I read Enemies and Neighbours by Ian Black last year and found it expansive and informative. Drawbacks are a mild pro-Palestinian bias which becomes more apparent towards the end of the book and the fact it only goes up to 2017 (when it was published) means it is now 8 years out of date but I found it to be an engaging, relatively balanced and detailed account of how modern Gaza became the mess it is now.

What's his outlook towards the end of the book ? Is there a sense of deescalation with time, or is it the sort of hopeless resignation that I see from most experts ?

He's definitely gloomy about any future peaceful solutions. He paints a picture of perpetual violence and, at the end of the book, predicts no end to the conflict for the foreseeable future.

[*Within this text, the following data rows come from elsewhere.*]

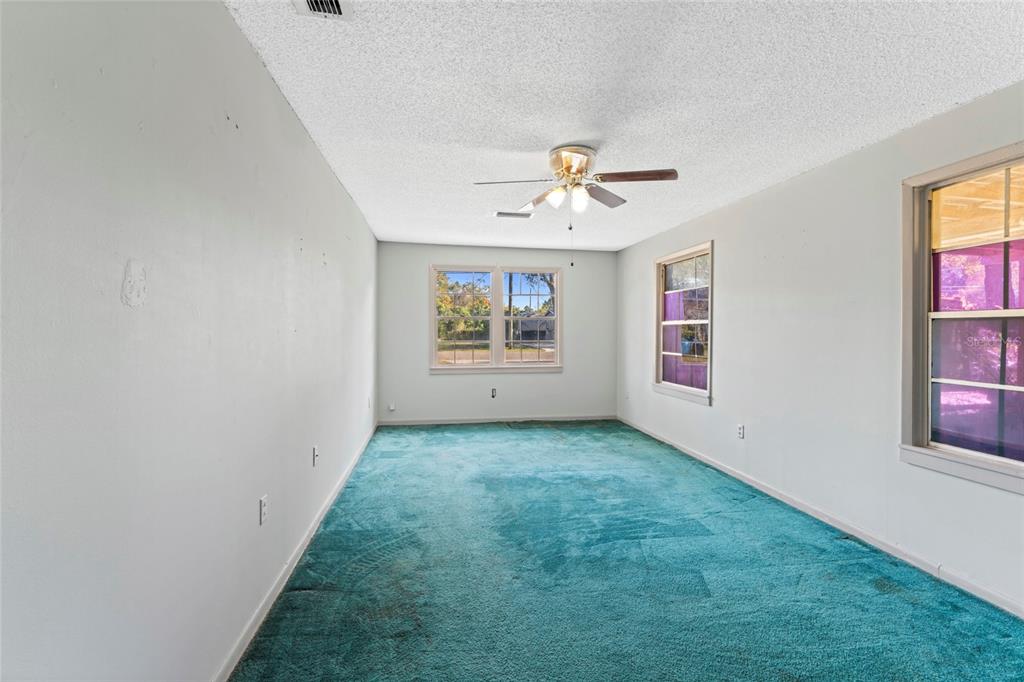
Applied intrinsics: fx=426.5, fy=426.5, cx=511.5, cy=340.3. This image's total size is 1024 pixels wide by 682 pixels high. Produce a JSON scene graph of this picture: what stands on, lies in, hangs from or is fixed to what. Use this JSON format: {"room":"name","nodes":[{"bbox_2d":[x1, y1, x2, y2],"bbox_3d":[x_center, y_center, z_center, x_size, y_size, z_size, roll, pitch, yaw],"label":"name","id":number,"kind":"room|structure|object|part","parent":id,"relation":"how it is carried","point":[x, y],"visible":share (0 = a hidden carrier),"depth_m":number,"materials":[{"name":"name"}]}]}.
{"room":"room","nodes":[
{"label":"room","id":0,"kind":"room"},
{"bbox_2d":[0,0,378,681],"bbox_3d":[-1.248,0.014,2.416,0.175,2.474,6.706,0,1,-9],"label":"left wall","id":1,"kind":"structure","parent":0,"point":[323,171],"depth_m":1.18,"materials":[{"name":"paint"}]},
{"bbox_2d":[259,495,267,524],"bbox_3d":[-1.123,0.766,1.935,0.009,0.115,0.070,0,1,-9],"label":"wall socket","id":2,"kind":"object","parent":1,"relation":"attached to","point":[263,506],"visible":0.98,"depth_m":1.92,"materials":[{"name":"white plastic"}]},
{"bbox_2d":[212,419,378,681],"bbox_3d":[-1.197,1.176,2.604,0.015,0.081,6.217,0,1,-9],"label":"left baseboard","id":3,"kind":"structure","parent":1,"relation":"attached to","point":[277,591],"depth_m":2.04,"materials":[{"name":"white paint"}]},
{"bbox_2d":[312,445,318,466],"bbox_3d":[-1.257,0.738,2.740,0.017,0.117,0.072,0,1,-9],"label":"wall socket","id":4,"kind":"object","parent":1,"relation":"attached to","point":[315,456],"visible":0.98,"depth_m":2.73,"materials":[{"name":"white plastic"}]},
{"bbox_2d":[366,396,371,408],"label":"wall socket","id":5,"kind":"object","parent":1,"relation":"attached to","point":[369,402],"visible":0.99,"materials":[{"name":"white plastic"}]},
{"bbox_2d":[377,241,614,423],"bbox_3d":[-0.121,-0.078,6.027,3.381,2.445,0.158,0,1,-9],"label":"back wall","id":6,"kind":"structure","parent":0,"point":[516,380],"depth_m":5.92,"materials":[{"name":"paint"}]},
{"bbox_2d":[388,402,395,411],"bbox_3d":[-1.607,0.885,5.688,0.079,0.119,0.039,0,1,-9],"label":"wall socket","id":7,"kind":"object","parent":6,"relation":"attached to","point":[391,408],"visible":0.99,"depth_m":5.68,"materials":[{"name":"white plastic"}]},
{"bbox_2d":[490,387,496,397],"bbox_3d":[-0.256,0.719,5.866,0.077,0.136,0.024,0,1,-9],"label":"wall socket","id":8,"kind":"object","parent":6,"relation":"attached to","point":[493,390],"visible":0.99,"depth_m":5.86,"materials":[{"name":"white"}]},
{"bbox_2d":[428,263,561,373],"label":"double window","id":9,"kind":"structure","parent":6,"relation":"in","point":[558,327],"depth_m":5.95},
{"bbox_3d":[-0.687,-0.426,5.724,0.887,1.467,0.141,0,1,-9],"label":"sash","id":10,"kind":"part","parent":9,"relation":"part of","materials":[{"name":"white glass"}]},
{"bbox_3d":[0.234,-0.443,5.857,0.895,1.540,0.134,0,1,-9],"label":"sash","id":11,"kind":"part","parent":9,"relation":"part of","materials":[{"name":"white glass"}]},
{"bbox_2d":[377,414,616,426],"bbox_3d":[-0.134,1.110,5.938,3.298,0.079,0.014,0,1,-9],"label":"back baseboard","id":12,"kind":"structure","parent":6,"relation":"attached to","point":[439,422],"depth_m":5.91,"materials":[{"name":"white paint"}]},
{"bbox_2d":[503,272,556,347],"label":"tree","id":13,"kind":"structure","parent":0,"point":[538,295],"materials":[{"name":"green plant"}]},
{"bbox_2d":[226,0,1023,250],"bbox_3d":[0.528,-1.265,2.796,3.557,0.116,6.985,0,1,-9],"label":"ceiling","id":14,"kind":"structure","parent":0,"point":[582,136],"depth_m":2.06,"materials":[{"name":"white paint"}]},
{"bbox_2d":[292,0,352,19],"bbox_3d":[-0.661,-1.201,1.408,0.189,0.020,0.357,0,1,-9],"label":"ceiling vent","id":15,"kind":"object","parent":14,"relation":"attached to","point":[337,6],"visible":0.99,"depth_m":1.54,"materials":[{"name":"white metal"}]},
{"bbox_2d":[492,210,533,218],"bbox_3d":[0.012,-1.256,4.260,0.386,0.019,0.176,0,1,-9],"label":"ceiling vent","id":16,"kind":"object","parent":14,"relation":"attached to","point":[499,213],"visible":0.99,"depth_m":4.24,"materials":[{"name":"white metal"}]},
{"bbox_2d":[476,145,677,266],"bbox_3d":[0.413,-0.865,2.820,1.173,0.749,1.157,0,1,-9],"label":"ceiling fan","id":17,"kind":"object","parent":14,"relation":"attached to","point":[578,171],"visible":0.99,"depth_m":2.76,"materials":[{"name":"metal"}]},
{"bbox_3d":[0.006,-1.008,2.710,0.516,0.043,0.234,0,1,-9],"label":"blade","id":18,"kind":"part","parent":17,"relation":"part of","materials":[{"name":"brown wood"}]},
{"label":"blade","id":19,"kind":"part","parent":17,"relation":"part of","materials":[{"name":"brown wood"}]},
{"bbox_3d":[0.286,-0.935,2.786,0.111,0.124,0.116,0,1,-9],"label":"shade","id":20,"kind":"part","parent":17,"relation":"part of","materials":[{"name":"white glass"}]},
{"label":"shades","id":21,"kind":"part","parent":17,"relation":"part of","materials":[{"name":"white glass"}]},
{"bbox_3d":[0.392,-1.147,2.840,0.289,0.161,0.351,0,1,-9],"label":"motor housing","id":22,"kind":"part","parent":17,"relation":"part of","materials":[{"name":"metal"}]},
{"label":"globe","id":23,"kind":"part","parent":17,"relation":"part of","materials":[{"name":"white glass"}]},
{"bbox_3d":[0.633,-1.022,3.023,0.365,0.057,0.421,0,1,-9],"label":"blade","id":24,"kind":"part","parent":17,"relation":"part of","materials":[{"name":"wood"}]},
{"bbox_3d":[0.767,-1.023,2.670,0.521,0.041,0.233,0,1,-9],"label":"blade","id":25,"kind":"part","parent":17,"relation":"part of","materials":[{"name":"brown wood"}]},
{"bbox_2d":[228,420,1023,681],"bbox_3d":[0.524,1.282,2.707,3.586,0.107,7.127,0,1,-9],"label":"carpet floor","id":26,"kind":"structure","parent":0,"point":[516,434],"depth_m":2.18,"materials":[{"name":"carpet"}]},
{"bbox_2d":[618,80,1023,617],"bbox_3d":[2.190,0.010,3.047,0.160,2.455,6.711,0,1,-9],"label":"right wall","id":27,"kind":"structure","parent":0,"point":[728,269],"depth_m":2.86,"materials":[{"name":"white paint"}]},
{"bbox_2d":[653,241,713,404],"bbox_3d":[1.881,-0.174,4.625,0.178,1.590,1.150,0,1,-9],"label":"window","id":28,"kind":"structure","parent":27,"relation":"in","point":[684,386],"depth_m":4.67,"materials":[{"name":"glass"}]},
{"bbox_2d":[737,423,744,438],"bbox_3d":[1.992,0.790,3.717,0.009,0.117,0.070,0,1,-9],"label":"wall socket","id":29,"kind":"object","parent":27,"relation":"attached to","point":[740,428],"visible":0.99,"depth_m":3.71,"materials":[{"name":"white plastic"}]},
{"bbox_2d":[618,416,1022,618],"bbox_3d":[2.079,1.196,3.104,0.014,0.078,6.399,0,1,-9],"label":"right baseboard","id":30,"kind":"structure","parent":27,"relation":"attached to","point":[696,456],"depth_m":2.62,"materials":[{"name":"white paint"}]},
{"bbox_2d":[900,141,1023,493],"bbox_3d":[2.358,-0.102,1.880,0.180,1.594,1.094,0,1,-9],"label":"window","id":31,"kind":"structure","parent":27,"relation":"in","point":[984,456],"depth_m":2.19,"materials":[{"name":"glass"}]},
{"label":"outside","id":32,"kind":"structure","parent":0,"visible":0},
{"bbox_2d":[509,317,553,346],"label":"house","id":33,"kind":"structure","parent":32,"point":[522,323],"materials":[{"name":"grey brick"}]},
{"label":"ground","id":34,"kind":"structure","parent":32,"visible":0},
{"bbox_2d":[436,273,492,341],"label":"tree","id":35,"kind":"object","parent":34,"relation":"on","point":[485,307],"visible":0.46,"materials":[{"name":"green plant"}]}
]}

I think one could safely say that the eight years since publication have proven that prediction correct so far.

The Israel Lobby and US Foreign Policy by John Mearsheimer and Stephen Walt was published in 2007 and blew up the polisci academic space, it was the first book to openly address the odd relationship Israel has with the US (and the groups which make it possible). I think it gives a pretty good cross section of US-Israel relations as they were in 2007 and previously and is a great help explaining many of the current institutions/habits that have been placed under a great deal of stress since Oct. 7. While groups the like ADL have smeared it as antisemetic, it very much is not, it's not some conspiratorial "expose" but an academic investigation (one of the authors is a jew, too). Not very much emphasis wrt Gaza but they authors spend some time on Palestine.

one of the authors is a jew, too

As if it means anything. There are plenty of Jews embracing Hamas and yearning for destruction of Israel. Just as there are plenty of white people promoting "antiracism" and white evilness narrative (intersection of those two is also non-negligible). Especially the academia is a magnet for such people (for many obvious reasons). I mean I haven't read the book, maybe it's excellent, but "one of the authors is a jew" absolutely doesn't say anything about whether it's horribly biased against Jews or not.